Imports grew 1.3pc, following 4.1pc growth a month earlier. Economists had predicted a 3.0pc rise.
The slowdown in headline export growth was affected by a high base of comparison, but last August’s figure was also distorted by manufacturers rushing to beat tariffs from a number of trading partners.
“I would say the number is still decent, and the resilience of exports has certainly lasted longer than we had expected,” said Xu Tianchen, senior economist at the Economist Intelligence Unit.
“The prospect of a fiscal stimulus is definitely quite dim. China still has a number of economic tools such as policy bank credit and monetary easing, which may be enough to help it reach 5pc,” he added.
China’s exports to the US fell 33.12pc year-on-year in August, the customs data showed, while its shipments to Southeast Asian nations rose 22.5pc in the same period.
Chinese producers are trying to export more to markets in Asia, Africa and Latin America to offset the impact of Trump’s tariffs, but no other country comes even close to US consumption power, which once absorbed over $400 billion of Chinese goods annually.
And with Trump in July threatening a 40pc penalty tariff on goods deemed to be transshipped from China to the US to evade his earlier levies, how long Chinese factory owners can continue to find American buyers that way remains to be seen.
But policymakers are loathe to implement painful but much-needed economic reforms for a durable pick-up in domestic consumption under external pressure, analysts say.
“The [import data] breakdown showed a pickup in energy shipments, but this was more than offset by declines in chip and industrial metal imports, with the latter likely reflecting the continued slowdown in construction activity,” said Zichun Huang, China economist at Capital Economics.

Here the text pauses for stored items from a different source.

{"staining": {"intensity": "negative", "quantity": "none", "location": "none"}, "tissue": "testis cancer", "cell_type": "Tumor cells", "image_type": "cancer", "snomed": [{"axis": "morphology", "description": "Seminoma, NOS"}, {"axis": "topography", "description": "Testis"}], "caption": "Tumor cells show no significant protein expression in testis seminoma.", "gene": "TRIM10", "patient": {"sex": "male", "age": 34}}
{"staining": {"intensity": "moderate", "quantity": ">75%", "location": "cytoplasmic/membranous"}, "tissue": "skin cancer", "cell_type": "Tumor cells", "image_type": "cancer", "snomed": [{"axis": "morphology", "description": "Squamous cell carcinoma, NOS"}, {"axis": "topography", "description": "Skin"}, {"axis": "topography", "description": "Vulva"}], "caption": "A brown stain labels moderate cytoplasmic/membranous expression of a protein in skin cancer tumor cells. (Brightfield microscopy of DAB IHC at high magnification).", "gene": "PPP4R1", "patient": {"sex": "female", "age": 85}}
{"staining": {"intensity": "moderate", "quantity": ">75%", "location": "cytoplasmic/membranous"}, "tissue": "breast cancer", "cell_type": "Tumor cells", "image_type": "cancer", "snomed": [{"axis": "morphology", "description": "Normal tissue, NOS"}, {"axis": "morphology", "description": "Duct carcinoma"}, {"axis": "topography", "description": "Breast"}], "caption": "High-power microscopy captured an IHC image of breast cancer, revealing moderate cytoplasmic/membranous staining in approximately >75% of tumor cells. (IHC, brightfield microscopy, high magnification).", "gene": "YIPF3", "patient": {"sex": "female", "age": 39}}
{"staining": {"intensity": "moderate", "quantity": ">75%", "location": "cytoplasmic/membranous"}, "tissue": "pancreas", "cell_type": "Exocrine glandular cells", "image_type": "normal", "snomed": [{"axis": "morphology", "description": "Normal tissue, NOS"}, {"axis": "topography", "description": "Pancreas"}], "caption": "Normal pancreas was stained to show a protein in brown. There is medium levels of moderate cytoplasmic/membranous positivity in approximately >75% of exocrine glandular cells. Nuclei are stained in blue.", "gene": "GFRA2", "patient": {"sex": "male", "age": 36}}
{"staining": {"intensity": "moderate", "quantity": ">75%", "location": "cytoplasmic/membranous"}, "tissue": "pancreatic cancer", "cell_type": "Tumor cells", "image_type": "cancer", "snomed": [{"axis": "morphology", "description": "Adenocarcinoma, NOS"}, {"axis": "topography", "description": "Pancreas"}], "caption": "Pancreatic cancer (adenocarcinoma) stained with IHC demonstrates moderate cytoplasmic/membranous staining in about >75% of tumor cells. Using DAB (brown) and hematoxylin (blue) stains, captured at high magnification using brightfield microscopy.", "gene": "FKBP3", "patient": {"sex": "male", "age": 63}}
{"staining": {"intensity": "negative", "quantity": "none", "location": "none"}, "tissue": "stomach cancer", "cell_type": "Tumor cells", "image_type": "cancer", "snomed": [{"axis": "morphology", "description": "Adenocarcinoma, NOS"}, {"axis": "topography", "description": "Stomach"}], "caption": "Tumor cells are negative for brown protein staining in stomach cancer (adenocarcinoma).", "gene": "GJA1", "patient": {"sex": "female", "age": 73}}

A protracted slump in the property sector, a key store of household wealth, is squeezing consumer spending. Depleted land-sale revenue is also limiting local authorities’ ability to back Beijing’s drive to revive demand through subsidies such as job-creation schemes.
Beijing also seems to be exercising tighter control over its flagship ‘cash-for-clunkers’ programme and did not rush to replenish funds after several local governments recently ran through the allocation set aside for the scheme.
But that puts a lot of pressure on Chinese exporters.
China’s August trade surplus came in at $102.3bn, from $98.24bn in July, but still well below June’s $114.8bn.
Beijing and Washington agreed on August 11 to extend their tariff truce for another 90 days, locking in place US levies of 30pc on Chinese imports and 10pc Chinese duties on US goods, but appear to be struggling to chart a path beyond the current pause.
Once Trump’s tariffs top 35pc, they become prohibitively high for Chinese exporters, economists warn.
China’s soybean imports rose to their highest-ever level for the month of August, as buyers snapped up large volumes from South America and continued to hold off booking US soybeans – leaving American exporters at risk of missing out on billions of dollars in sales as trade talks drag on.
Iron ore imports in August stayed high as mills prepared for the peak steel demand period in September, which policymakers will be hoping sees an uptick in construction activity off the back of better weather.
But with no end to the property downturn in sight and structural reforms slow to come by, officials are likely to be focussed on one preferred option – negotiating a resolution to the trade war with the Trump administration while expanding China’s commercial footprint elsewhere.
“Exports are holding up well so far,” said Dan Wang, director for China at Eurasia Group.
“Shipments to the US are down, but other routes are even better than last year. Lots of exports are also tied to Chinese factories going overseas and importing raw materials and other inputs from China,” she added.